Who speaks for whom or for what: As the U.S. expresses concern over ‘deteriorating rights’ in Turkey, Turkish President Erdoğan slams Austria's controversial Islam law

    Sunday, March 01, 2015   No comments

 U.S. concerned over ‘deteriorating rights’ in Turkey

People in a democratic country should be able to express criticism of their leaders, a senior U.S. official has said, voicing Washington’s concern over Turkey’s human rights situation, amid a series of recent cases in which senior elected officials have opened cases against citizens upon alleged “insults.”

“We are very concerned about this. People have been prosecuted for speaking their mind. In a democratic country that respects freedom of expression, people should not be prosecuted for expressing their views on the government of the day or public officials,” said Thomas O. Melia, the deputy assistant secretary of the U.S. State Department’s Bureau of Democracy, Human Rights and Labor (DRL).

Melia’s comments came upon a question about people facing criminal charges due to their criticism against Turkish leaders posted on social media.

“People in a free society are allowed to complain about their leaders and their performance,” he told reporters on Feb. 27 after holding meeting with ruling Justice and Development Party (AKP) officials and local civil society representatives, ahead of the release of the State Department’s annual report on human rights around the world.

It is problematic if anyone - whether they are an editor-of-chief a newspaper, a 16-year-old student, or a taxi driver - fears prosecution or imprisonment for expressing criticism in a public meeting or on social media, Melia added. “That’s one of the things that we are concerned in Turkey’s human rights environment today,” he said.



Turkish President Erdoğan slams Austria's controversial Islam law

Turkish President Recep Tayyip Erdoğan strongly criticized Austria on Feb. 28 for approving a controversial bill that revises the status of Muslims in the European country.
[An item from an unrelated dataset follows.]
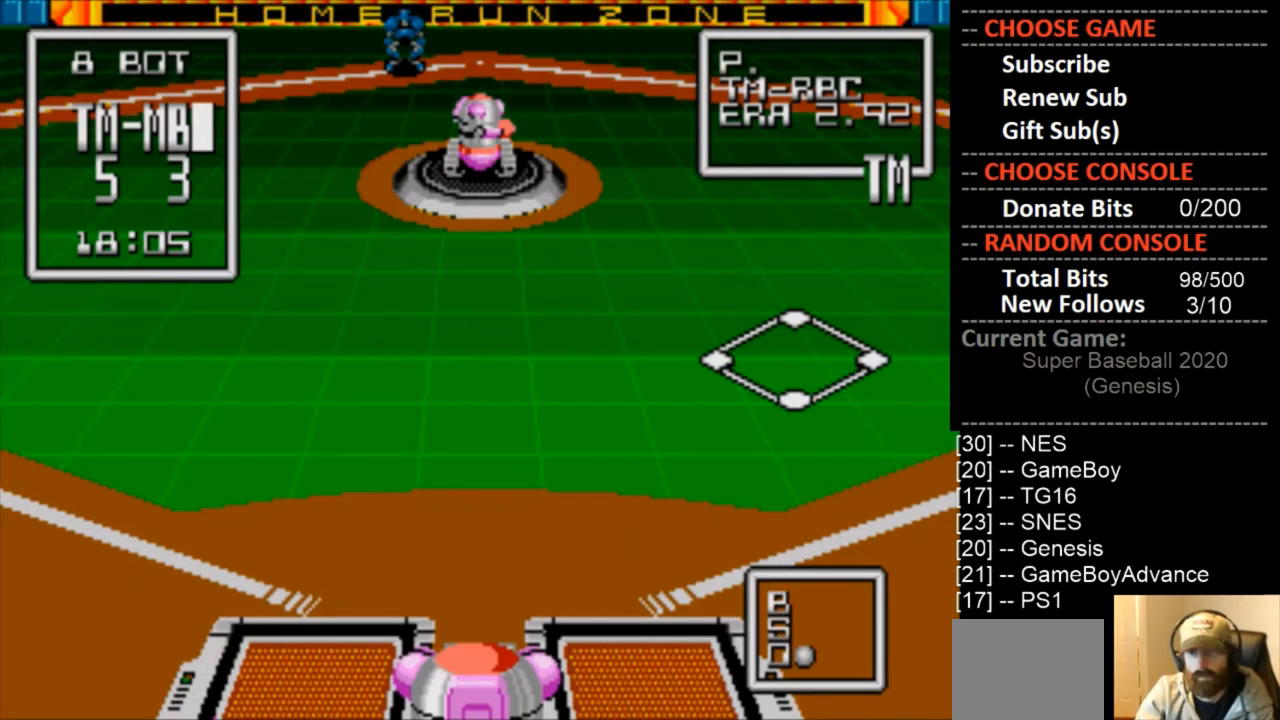
{"buttons": [], "events": []}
"On the one hand you tell about the EU acquis, but on the other hand you take steps which totally oppose the EU acquis," Erdoğan said at a meeting in Istanbul before his departure to Saudi Arabia for an official visit. 
According to the Europa portal, the community acquis or acquis is "the body of common rights and obligations which bind all the member states together within the European Union… Applicant countries have to accept the Community acquis before they can join the Union."

The Austrian Parliament passed a law on Feb. 25, stirring a debate.

The updated “Law on Islam,” which was prepared by the coalition of the Social Democratic Party and the People’s Party, aims to regulate how Islam is managed inside the country, and includes provisions requiring imams to be able to speak German, standardizing the Quran in the German language, and banning Islamic organizations from receiving foreign funding.

Turkey will make every effort to protect Muslims in Austria, especially those of Turkish descent, from being harmed due to a controversial recently approved bill regulating Islam in the country, Turkey’s EU minister said on Feb. 26.